What Microsoft’s Year of Email Security Data Reveals About Today’s Threats
Email remains the most common entry point for cyberattacks. That’s not a new claim, but the scale of the problem is easy to underestimate. Microsoft recently published a comprehensive year-long benchmark of email security threats detected by Microsoft Defender for Office 365. The data covers mid-2025 through mid-2026 and gives us a rare, large-scale look at what attackers are actually doing and how well defenses hold up.

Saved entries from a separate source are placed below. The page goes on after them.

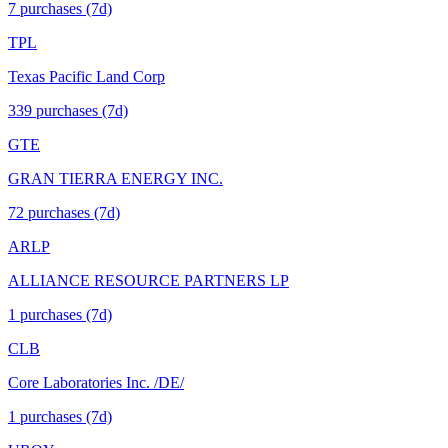
7
purchase
s
(7d)
TPL
Texas Pacific Land Corp
339
purchase
s
(7d)
GTE
GRAN TIERRA ENERGY INC.
72
purchase
s
(7d)
ARLP
ALLIANCE RESOURCE PARTNERS LP
1
purchase
s
(7d)
CLB
Core Laboratories Inc. /DE/
1
purchase
s
(7d)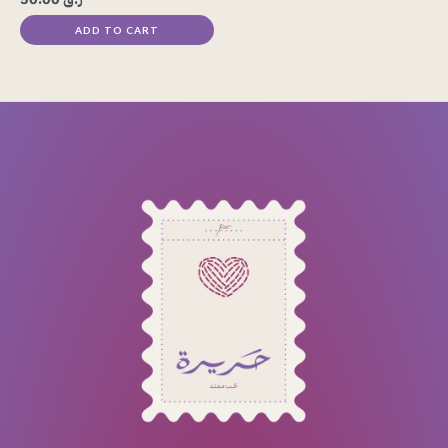
ADD TO CART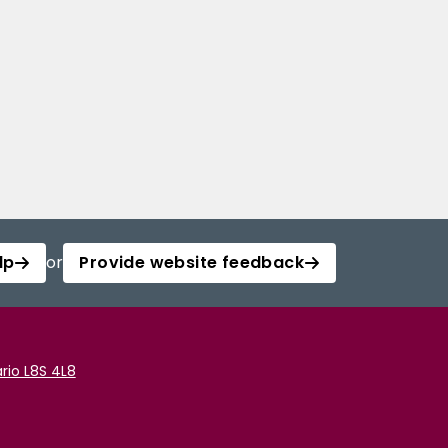
lp
or
Provide website feedback
rio L8S 4L8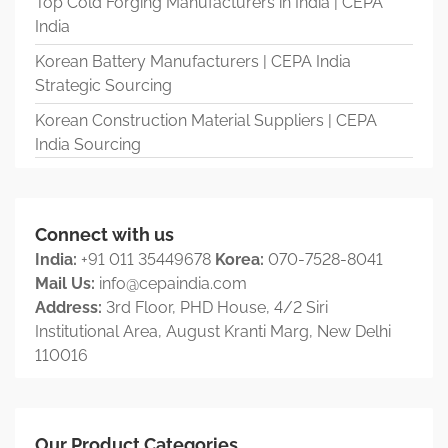
Top Cold Forging Manufacturers in India | CEPA
India
Korean Battery Manufacturers | CEPA India
Strategic Sourcing
Korean Construction Material Suppliers | CEPA
India Sourcing
Connect with us
India:
+91 011 35449678
Korea:
070-7528-8041
Mail Us:
info@cepaindia.com
Address:
3rd Floor, PHD House, 4/2 Siri
Institutional Area, August Kranti Marg, New Delhi
110016
Our Product Categories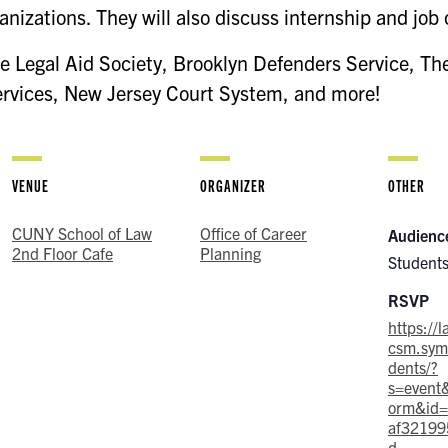
anizations. They will also discuss internship and job 
e Legal Aid Society, Brooklyn Defenders Service, The
ervices, New Jersey Court System, and more!
VENUE
ORGANIZER
OTHER
CUNY School of Law
Office of Career
Audienc
2nd Floor Cafe
Planning
Students
RSVP
https://
csm.symp
dents/?
s=event
orm&id
af32199
d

If you run a small business or manage IT for an organization with limited resources, this information isn’t just interesting — it’s actionable.
What happened
Microsoft analyzed telemetry from millions of mailboxes protected by Defender for Office 365. The benchmark tracks detection accuracy, false positive rates, response times, and the types of threats most commonly encountered. According to their reports, phishing attempts increased by about 40% year-over-year. Credential theft — phishing designed to steal usernames and passwords — was the single most common vector, followed by business email compromise (BEC) and ransomware delivery via malicious attachments or links.
The numbers also show that the defense side is improving in some areas. Microsoft claims a catch rate of 99.9% for known malware and a false positive rate of roughly 0.1% — meaning very few legitimate emails are incorrectly flagged as dangerous. But these are platform averages, and they mask variation: emerging or highly targeted attacks can still slip through.
Why it matters
For a small business owner, the implication is straightforward: attackers are betting that you rely on basic email filtering or no filtering at all. Credential phishing is cheap to run and effective when people aren’t expecting it. Business email compromise — where an attacker impersonates a colleague or vendor — doesn’t require technical sophistication, just a plausible story and a sense of urgency.
The benchmark data confirms that these tactics are not isolated. They are systematic and increasing. Ransomware delivery through email also remains a threat, often using attachments that mimic invoices, shipping notices, or legal documents.
If you are responsible for email security in a small organization, the key metric to watch is not just whether your filter catches threats, but how many false positives it generates. Too many false positives lead users to ignore warnings or whitelist dangerous senders.
What readers can do
You can apply the lessons from Microsoft’s benchmark without buying a new product. Here are concrete steps that apply to any email system:
Enable multi-factor authentication everywhere. Credential theft is the top vector, but MFA blocks the vast majority of stolen-password attacks. Even SMS-based MFA, while not the most secure, is vastly better than nothing. For small businesses, requiring MFA for all accounts — especially those with access to financial systems — is the single highest-impact change.
Review email forwarding rules. Business email compromise often works by an attacker setting up a forwarding rule to silently copy messages from an executive’s inbox. Regularly audit forwarding rules for your domain. Microsoft and Google both provide simple tools to see who has forwarded mail externally.
Use anti-phishing tools built into your email platform. If you use Microsoft 365, ensure that the default anti-phishing policies are enabled. For Google Workspace, the equivalent is “Enhanced pre-delivery message scanning.” These features inspect URLs and attachments before delivery, and they can sandbox suspicious links.
Train staff to report suspicious messages. This is still the weakest link. Run short, annual simulations — there are free or inexpensive services that let you send mock phishing emails and track who clicks. Do not punish people who fall for simulations; instead, use the results to focus training.
Check your spam filter settings. Many small organizations leave spam filters on their lowest setting to avoid missing legitimate inquiries. That’s understandable, but it lets credential phishing through. Find a middle ground: allowlist important domains but keep spam and phishing detection at a high level for unknown senders.
Monitor your own email security metrics. If you use a provider like Microsoft Defender, you can view your own catch rate and false positive rate. If not, you can still track how many phishing reports your staff submits and how many malicious messages reach inboxes.
Sources
This post draws on multiple posts from the Microsoft Security Blog, including:
- Microsoft Defender email security benchmarking: Key insights from one year of data (June 2026)
- Clarity in complexity: New insights for transparent email security (December 2025)
- From transparency to action: What the latest Microsoft email security benchmark reveals (March 2026)
A note on limitations: the benchmark covers only Microsoft Defender users, so the numbers may not perfectly represent threats targeting organizations using other email security products. The overall trends — rising phishing, credential theft dominance, and the need for multi-layered defenses — are consistent with industry reports from other vendors. The practical advice above is independent of any single platform.